Anya bought yarn and a crochet hook at 7:29 PM, and Alessio asked what happened to the all-purpose cleaner over a text with no punctuation.
He was responsible for getting take-out from the restaurant on date nights while she was on shopping duty for household items—two birds with one stone.
She told him the cleaner was out of stock, so she bought other things instead of leaving empty-handed. He met up with her outside, his car coming to a rolling stop in front of her at the perfect moment, and he took her cold hands into his to warm them up when she got in.
He didn’t see anything wrong with holding up traffic and kissed her, unfazed, after an infuriated car horn blared behind them. The vehicle flashed its high beams, but he pretended not to notice.
Over the next few days, she made a nest on the couch with the TV showing professional archery matches. She did her thing, and he rewatched the matches to learn more.
She had asked him once, when they hung laundry on the balcony after the dryer malfunctioned, if he was planning something nefarious because he was on a streak of watching bowhunters.
“To hunt you down if you leave me,”he said.
She gave him a goofy, crooked crochet animal for his key fob as revenge. He looked awfully proud every time he unlocked his car in public.
It took him until Christmas Eve, two full months, to tone down his preening.
“I don’t preen,” he would say into the crook of her neck.
She’d wipe the pout from his lips with a kiss when midnight struck on Christmas, but he managed to deny he was pouting against her smiling lips.
It was their third Christmas together, and the third time was the charm for miracles.
As a tradition, they went to see Christmas lights downtown. Couples walked with arms linked, fingers intertwined, and hair static from snuggling.
Anya pulled him to the massive, decorated tree. It smelled of life, passion, and happiness as she wrapped her arms around him, burying her nose in his arm while his coat grazed her grinning cheeks.
She wanted to try the Whimsy Winterland minty drink, so she left him by the tree with him supporting awoundedexpression.
Anya came back with two steaming cups of the drink, raising them proudly over the heads of passersby.
Fireworks roared in the sky.

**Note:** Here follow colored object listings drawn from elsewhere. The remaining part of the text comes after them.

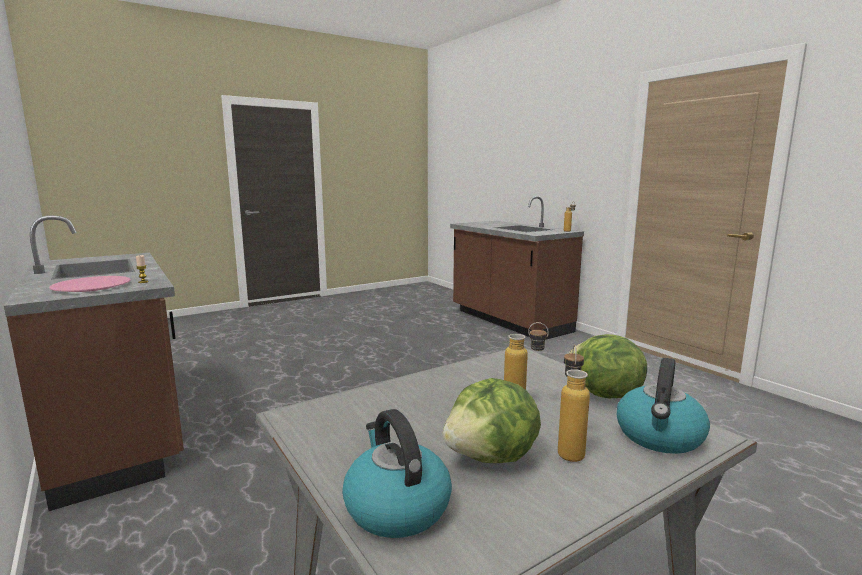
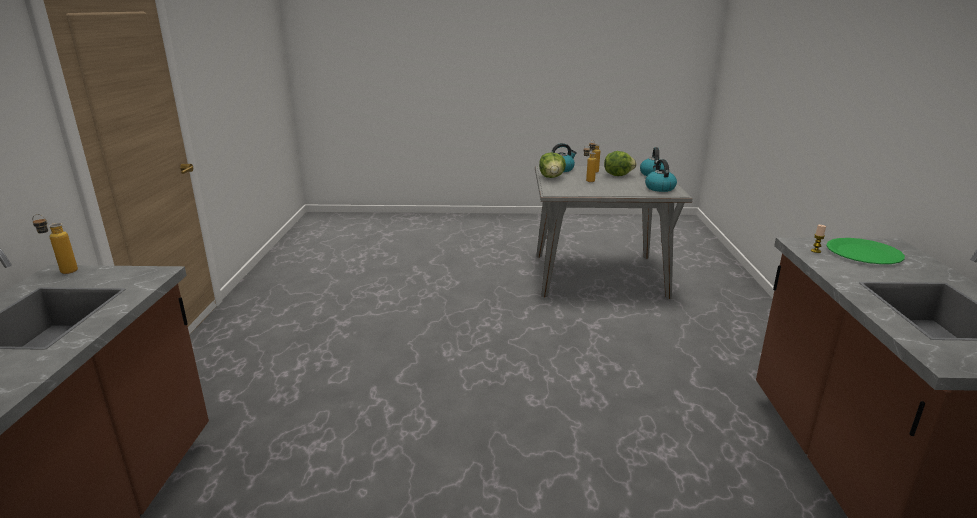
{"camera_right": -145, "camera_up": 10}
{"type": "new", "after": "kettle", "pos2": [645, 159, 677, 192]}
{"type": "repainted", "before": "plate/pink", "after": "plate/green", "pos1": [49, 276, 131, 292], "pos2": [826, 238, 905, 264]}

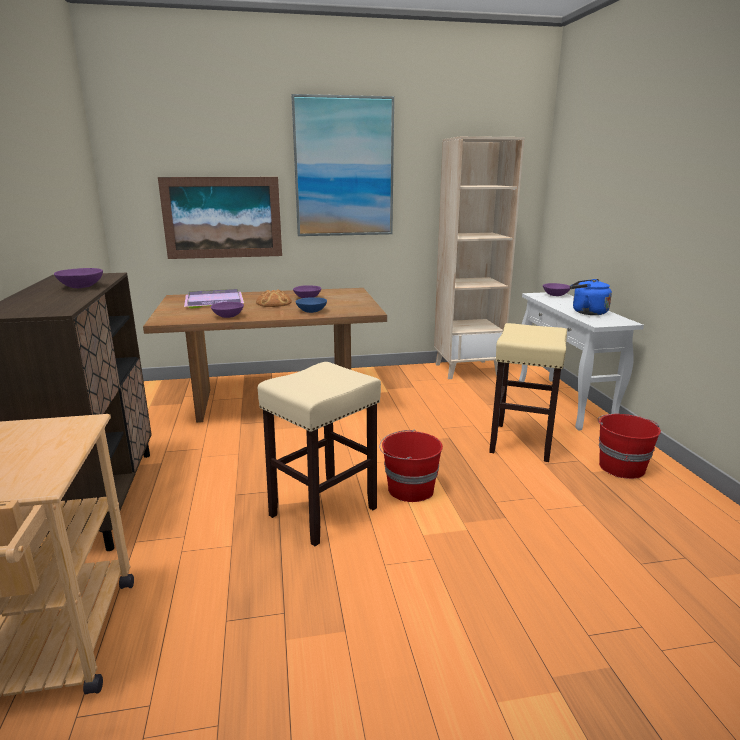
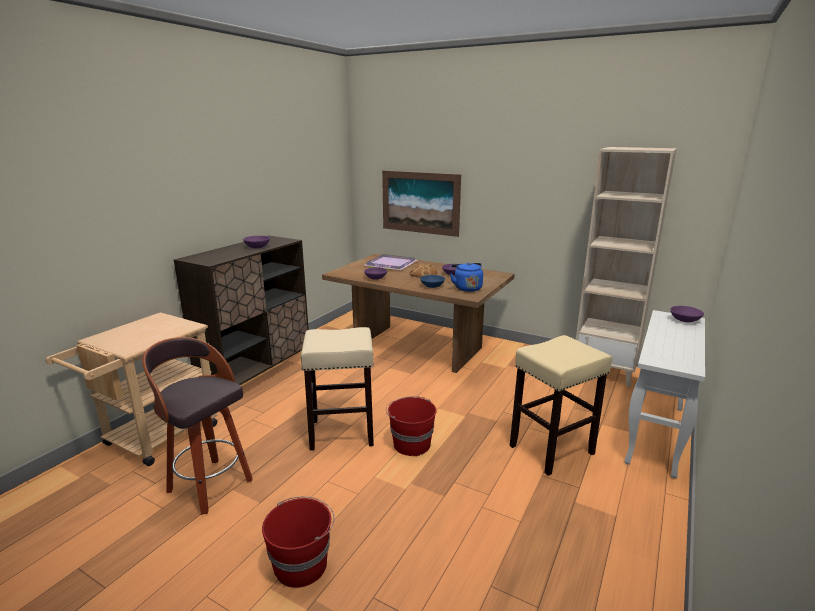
{"camera_right": 40, "camera_up": 0}
{"type": "gone", "before": "picture", "pos1": [291, 94, 394, 236]}
{"type": "new", "after": "stool", "pos2": [142, 337, 253, 515]}
{"type": "shifted", "before": "kettle/blue", "pos1": [570, 279, 612, 315], "pos2": [450, 262, 483, 292]}
{"type": "shifted", "before": "bucket/red", "pos1": [598, 414, 661, 479], "pos2": [262, 496, 335, 588]}

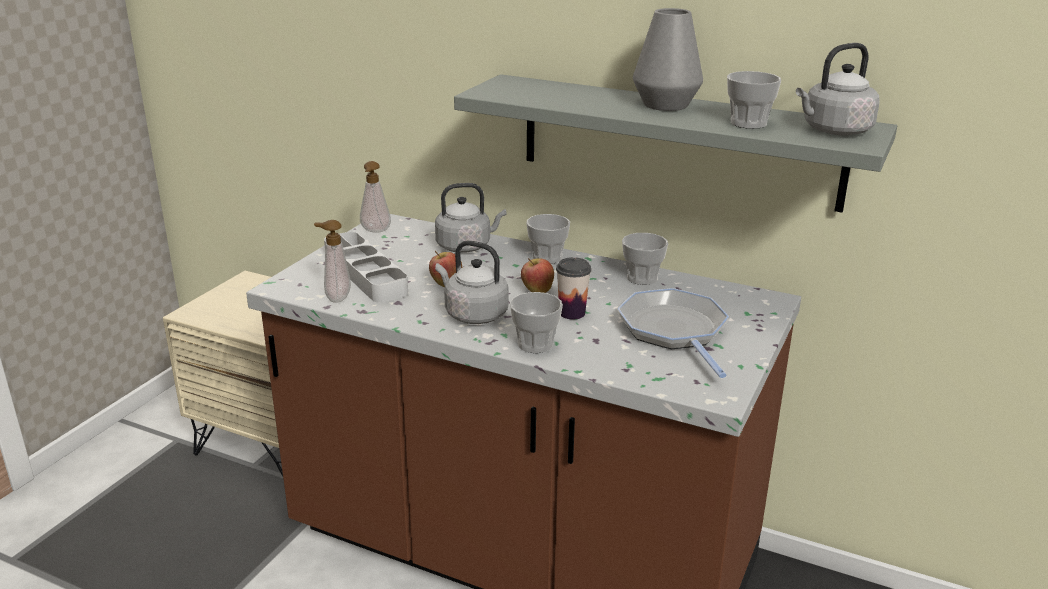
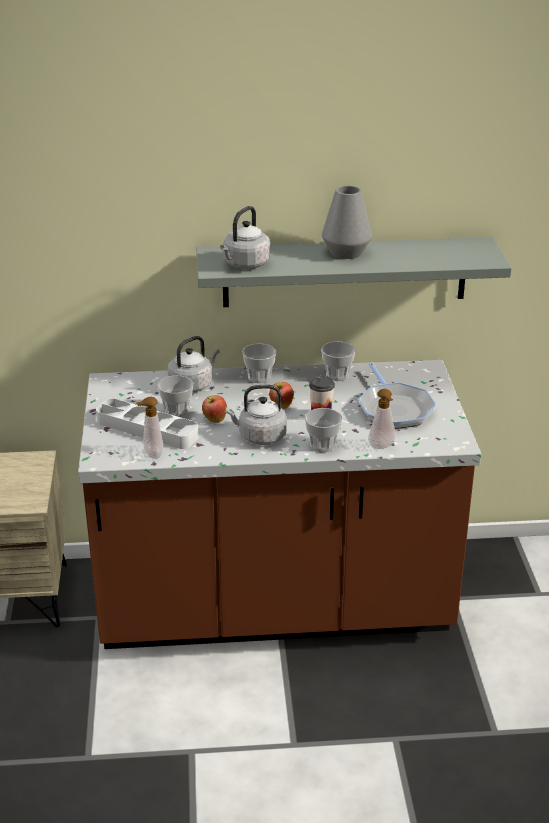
{"camera_right": -30, "camera_up": 5}
{"type": "shifted", "before": "soap dispenser", "pos1": [360, 161, 391, 233], "pos2": [368, 389, 396, 449]}
{"type": "shifted", "before": "cup", "pos1": [727, 71, 781, 129], "pos2": [158, 375, 193, 417]}
{"type": "shifted", "before": "kettle/grey", "pos1": [796, 43, 880, 135], "pos2": [220, 206, 270, 269]}
{"type": "rotated", "before": "frying pan", "pos1": [617, 288, 729, 378], "pos2": [358, 363, 437, 429], "turn": -150}

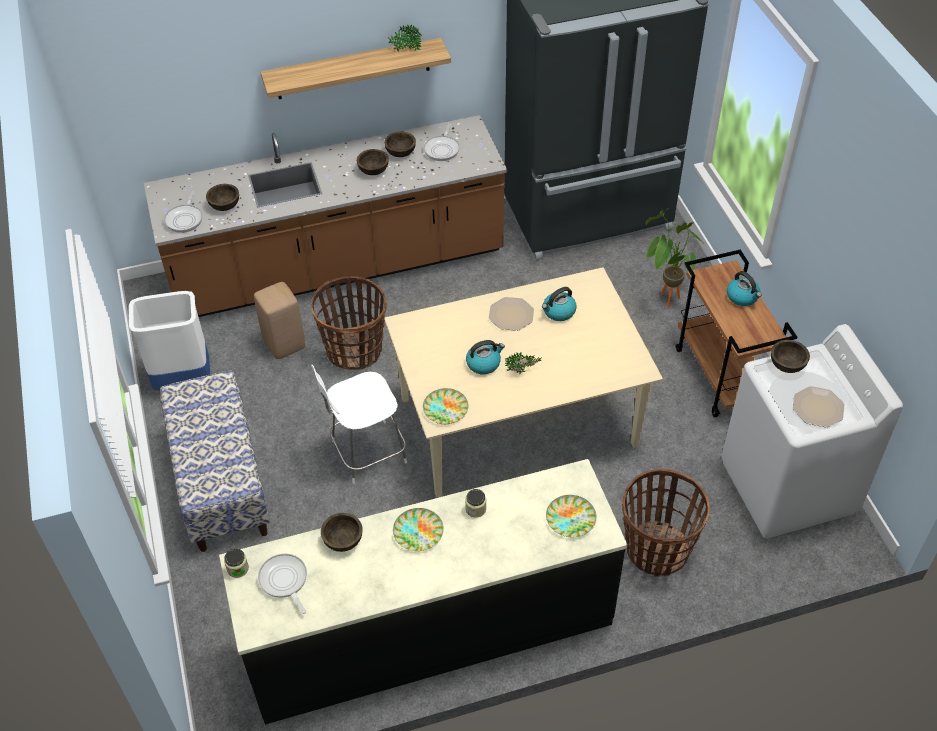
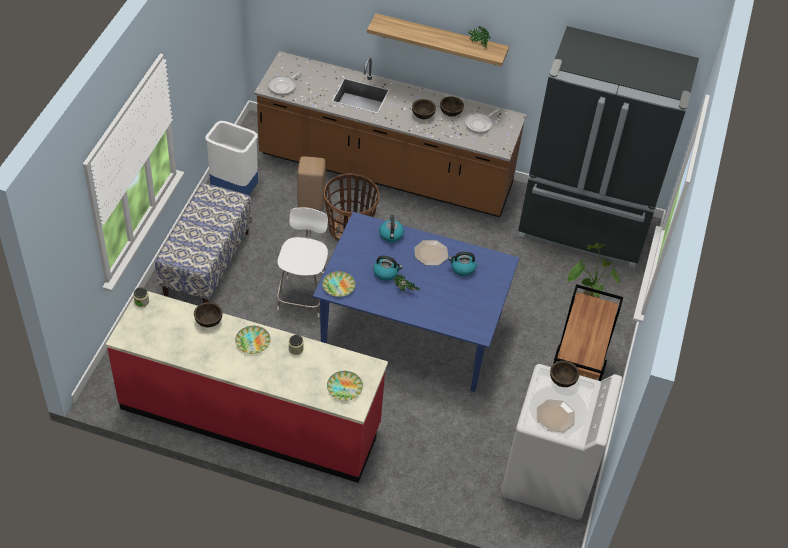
{"camera_right": 30, "camera_up": 0}
{"type": "gone", "before": "bowl/brown", "pos1": [206, 184, 239, 211]}
{"type": "gone", "before": "frying pan", "pos1": [258, 554, 307, 614]}
{"type": "gone", "before": "basket", "pos1": [622, 469, 710, 576]}
{"type": "shifted", "before": "kettle", "pos1": [727, 271, 762, 306], "pos2": [379, 215, 404, 242]}
{"type": "repainted", "before": "counter/black", "after": "counter/red", "pos1": [219, 459, 627, 725], "pos2": [106, 291, 388, 483]}
{"type": "repainted", "before": "dining table/beige", "after": "dining table/blue", "pos1": [384, 267, 663, 498], "pos2": [313, 212, 519, 392]}
{"type": "rotated", "before": "chair/white", "pos1": [311, 365, 407, 484], "pos2": [277, 208, 328, 317], "turn": 90}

Sparks reflected off the Christmas decorations, and the unusual skidding sound was drowned out by cheers and colorful bursts of lights.
There was a scream and a bump on her shoulder before she lost sight of him amid the terrified crowd. She couldn’t move, being packed and carried with the motion. When her feet touched the ground, someone tackled her with the force of an 80-kilogram wrestler.
Everything was chaotic. The screaming and stomping magnified her headache.
A woman in a trench coat, unfitting for the negative-five-degree weather, groaned in distress as she lay on Anya’s lap.
She was pushed away rudely as Alessio knelt and frantically patted her body for injuries. He cupped her cheeks, the tremors wreaking havoc under his fingertips, and her heart was the same.
He pulled her into his arms as they wrapped around her shaken body. It was tight, suffocating even, but she greedily inhaled the collar of his coat for comfort. Anything to stop her mind from wandering to the worst when she saw the wreckage over his shoulder.
An angry crowd surrounded the car that hit a streetlight and demolished the metal base. Relief caught up to her as she realized she could have been crushed if it wasn’t for the woman who tackled her.
The crowd shouted over each other, demanding answers from the driver, who stumbled out of the smoking car, and the first punch ignited a brawl.
Alessio never looked back at the chaos.
He carried her to their car and headed straight to the emergency room just seven minutes away. They made it to thehospital before the ambulances returned with patients, so she was checked on quickly.
She didn’t want to stay overnight. Alessio was not happy about it, but he still took her home.
Neither of them talked about the incident, though it left an unmistakable trace on him.
They went on with a temporary fix, like a bandage, without treating the actual wound. It healed, but there would be an ache every now and then.